CLA transformation efficiency under the different cell concns of table 2
As can be seen from Table 2, along with the content of CLA in the increase MRS reaction system of biomass and transformation efficiency also increase thereupon, when cell concentration from 1.0 * 10
9Cfu/ml is increased to 2.0 * 10
10What the transformation efficiency of CLA increased during cfu/ml is the most obvious, and transformation efficiency is increased to 28.7% from 1.3%.But along with the continuation of biomass increases, the CLA transformation efficiency descends on the contrary to some extent.So we select 2 * 10
10The cell concn of cfu/ml is as the more satisfactory cell addition of CCTCCNO.M206033 cell transformation CLA.

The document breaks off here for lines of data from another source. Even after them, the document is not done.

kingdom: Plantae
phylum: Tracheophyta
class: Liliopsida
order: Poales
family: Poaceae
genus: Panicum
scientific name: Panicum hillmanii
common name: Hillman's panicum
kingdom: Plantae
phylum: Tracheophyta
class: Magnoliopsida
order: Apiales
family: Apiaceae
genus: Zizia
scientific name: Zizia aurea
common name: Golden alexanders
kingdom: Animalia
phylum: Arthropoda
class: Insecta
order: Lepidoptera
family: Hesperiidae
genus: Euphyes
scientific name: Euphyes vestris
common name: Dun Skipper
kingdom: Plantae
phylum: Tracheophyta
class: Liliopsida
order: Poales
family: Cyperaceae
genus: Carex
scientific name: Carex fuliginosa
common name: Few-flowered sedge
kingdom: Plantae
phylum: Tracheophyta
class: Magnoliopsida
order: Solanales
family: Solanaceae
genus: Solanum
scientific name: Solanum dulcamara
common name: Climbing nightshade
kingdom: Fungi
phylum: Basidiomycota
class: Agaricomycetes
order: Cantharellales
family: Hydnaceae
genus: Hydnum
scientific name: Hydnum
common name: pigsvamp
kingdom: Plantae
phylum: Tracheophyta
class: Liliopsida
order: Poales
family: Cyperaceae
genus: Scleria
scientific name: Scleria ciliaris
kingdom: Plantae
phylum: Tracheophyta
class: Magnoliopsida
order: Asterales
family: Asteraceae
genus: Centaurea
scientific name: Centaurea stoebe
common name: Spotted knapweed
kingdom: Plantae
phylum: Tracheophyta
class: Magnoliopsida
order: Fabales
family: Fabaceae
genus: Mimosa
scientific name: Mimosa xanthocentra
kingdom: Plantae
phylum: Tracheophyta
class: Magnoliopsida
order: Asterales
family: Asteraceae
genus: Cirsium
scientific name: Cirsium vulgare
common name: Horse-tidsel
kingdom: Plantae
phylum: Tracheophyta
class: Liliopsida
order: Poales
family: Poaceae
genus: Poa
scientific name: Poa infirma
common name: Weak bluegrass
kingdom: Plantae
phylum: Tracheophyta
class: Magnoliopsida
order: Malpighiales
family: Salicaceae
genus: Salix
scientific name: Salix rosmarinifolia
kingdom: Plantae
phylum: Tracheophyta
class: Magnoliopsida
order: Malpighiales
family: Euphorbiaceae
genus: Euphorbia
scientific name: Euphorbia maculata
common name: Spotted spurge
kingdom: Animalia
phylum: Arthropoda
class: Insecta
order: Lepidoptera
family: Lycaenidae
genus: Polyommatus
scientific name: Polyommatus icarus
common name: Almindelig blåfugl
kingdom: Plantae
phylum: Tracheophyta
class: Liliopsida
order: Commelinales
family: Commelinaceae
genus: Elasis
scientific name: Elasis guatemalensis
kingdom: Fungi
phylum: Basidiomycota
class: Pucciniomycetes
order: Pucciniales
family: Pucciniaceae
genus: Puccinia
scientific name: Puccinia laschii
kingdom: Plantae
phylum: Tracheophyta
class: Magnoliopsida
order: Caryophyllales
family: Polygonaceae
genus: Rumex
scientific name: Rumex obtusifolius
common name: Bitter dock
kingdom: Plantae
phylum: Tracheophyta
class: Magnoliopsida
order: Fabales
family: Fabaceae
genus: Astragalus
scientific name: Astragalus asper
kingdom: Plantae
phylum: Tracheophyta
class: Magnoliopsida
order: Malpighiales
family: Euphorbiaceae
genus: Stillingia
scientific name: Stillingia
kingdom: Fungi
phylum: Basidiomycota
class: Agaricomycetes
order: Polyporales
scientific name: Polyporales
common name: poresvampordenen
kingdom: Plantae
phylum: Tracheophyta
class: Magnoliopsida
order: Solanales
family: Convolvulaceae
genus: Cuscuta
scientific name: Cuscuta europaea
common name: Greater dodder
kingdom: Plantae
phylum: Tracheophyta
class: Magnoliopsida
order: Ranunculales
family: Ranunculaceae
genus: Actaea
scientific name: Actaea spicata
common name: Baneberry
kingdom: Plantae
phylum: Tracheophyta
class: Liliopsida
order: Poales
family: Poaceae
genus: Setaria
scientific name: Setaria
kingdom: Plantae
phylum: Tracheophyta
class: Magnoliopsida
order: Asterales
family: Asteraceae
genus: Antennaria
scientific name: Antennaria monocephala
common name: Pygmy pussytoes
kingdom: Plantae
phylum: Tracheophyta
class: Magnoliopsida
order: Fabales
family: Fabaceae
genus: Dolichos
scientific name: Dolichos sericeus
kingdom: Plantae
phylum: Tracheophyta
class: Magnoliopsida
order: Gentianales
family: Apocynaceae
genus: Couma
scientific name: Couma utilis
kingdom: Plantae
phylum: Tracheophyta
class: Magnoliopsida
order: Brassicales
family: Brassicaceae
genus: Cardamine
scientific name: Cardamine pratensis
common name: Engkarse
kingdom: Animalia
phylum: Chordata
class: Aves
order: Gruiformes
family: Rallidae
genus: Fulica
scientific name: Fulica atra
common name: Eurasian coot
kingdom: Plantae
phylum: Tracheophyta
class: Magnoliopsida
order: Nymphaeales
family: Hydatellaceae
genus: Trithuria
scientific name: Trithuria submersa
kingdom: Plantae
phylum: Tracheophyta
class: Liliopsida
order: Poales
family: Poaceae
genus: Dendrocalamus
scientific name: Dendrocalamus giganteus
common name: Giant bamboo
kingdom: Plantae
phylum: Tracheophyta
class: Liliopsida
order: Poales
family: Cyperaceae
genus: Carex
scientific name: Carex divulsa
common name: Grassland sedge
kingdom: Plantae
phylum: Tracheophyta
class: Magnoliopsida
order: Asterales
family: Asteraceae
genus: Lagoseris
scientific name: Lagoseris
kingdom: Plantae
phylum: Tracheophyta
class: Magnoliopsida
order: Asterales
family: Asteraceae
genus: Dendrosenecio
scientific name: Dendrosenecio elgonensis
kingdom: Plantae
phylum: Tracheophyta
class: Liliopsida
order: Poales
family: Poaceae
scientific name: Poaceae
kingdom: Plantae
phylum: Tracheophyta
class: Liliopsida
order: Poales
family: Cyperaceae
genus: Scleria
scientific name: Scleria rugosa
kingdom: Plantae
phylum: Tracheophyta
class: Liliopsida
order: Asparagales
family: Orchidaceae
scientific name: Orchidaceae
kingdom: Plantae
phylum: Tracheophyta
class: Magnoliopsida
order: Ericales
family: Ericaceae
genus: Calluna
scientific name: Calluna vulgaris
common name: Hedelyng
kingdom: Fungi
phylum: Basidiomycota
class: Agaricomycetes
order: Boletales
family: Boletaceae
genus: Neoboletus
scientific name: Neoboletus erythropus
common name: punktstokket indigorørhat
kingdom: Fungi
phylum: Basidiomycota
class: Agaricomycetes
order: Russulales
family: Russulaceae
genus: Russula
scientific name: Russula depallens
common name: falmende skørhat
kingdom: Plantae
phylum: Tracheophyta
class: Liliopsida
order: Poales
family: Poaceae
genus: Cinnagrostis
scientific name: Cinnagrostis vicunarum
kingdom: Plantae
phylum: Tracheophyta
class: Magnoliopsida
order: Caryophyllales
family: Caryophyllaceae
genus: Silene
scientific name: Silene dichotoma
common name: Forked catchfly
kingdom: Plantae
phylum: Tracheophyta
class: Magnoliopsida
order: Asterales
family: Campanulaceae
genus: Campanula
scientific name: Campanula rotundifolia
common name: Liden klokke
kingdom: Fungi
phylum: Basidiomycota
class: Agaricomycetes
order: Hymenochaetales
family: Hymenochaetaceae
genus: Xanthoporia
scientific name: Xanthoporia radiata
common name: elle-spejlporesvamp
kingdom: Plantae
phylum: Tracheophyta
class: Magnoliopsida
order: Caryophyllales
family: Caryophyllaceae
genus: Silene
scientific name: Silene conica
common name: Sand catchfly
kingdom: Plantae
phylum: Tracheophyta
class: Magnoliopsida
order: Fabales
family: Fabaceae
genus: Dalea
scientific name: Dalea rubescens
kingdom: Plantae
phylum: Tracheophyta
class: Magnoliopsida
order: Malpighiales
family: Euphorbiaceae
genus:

In sum, plant lactobacillus CCTCC NO.M206033 is with 1% inoculum size, at the MRS substratum inducing culture that contains 0.5mg/mlLA to logarithmic phase latter stage (12-14h), with 2.0 * 10
10The cfu/ml cell concentration is transferred to pH6.5, contains in the MRS substratum of 1.0mg/ml LA, and the CLA transformation efficiency is the highest during 37 ℃ of effect 36h.Pre-culture also can be transferred in the potassium phosphate buffer of the 0.1mol/LpH6.5 that contains 1mg/ml LA by identical cell concentration, 37 ℃ of effects after 24 hours the CLA transformation efficiency the highest.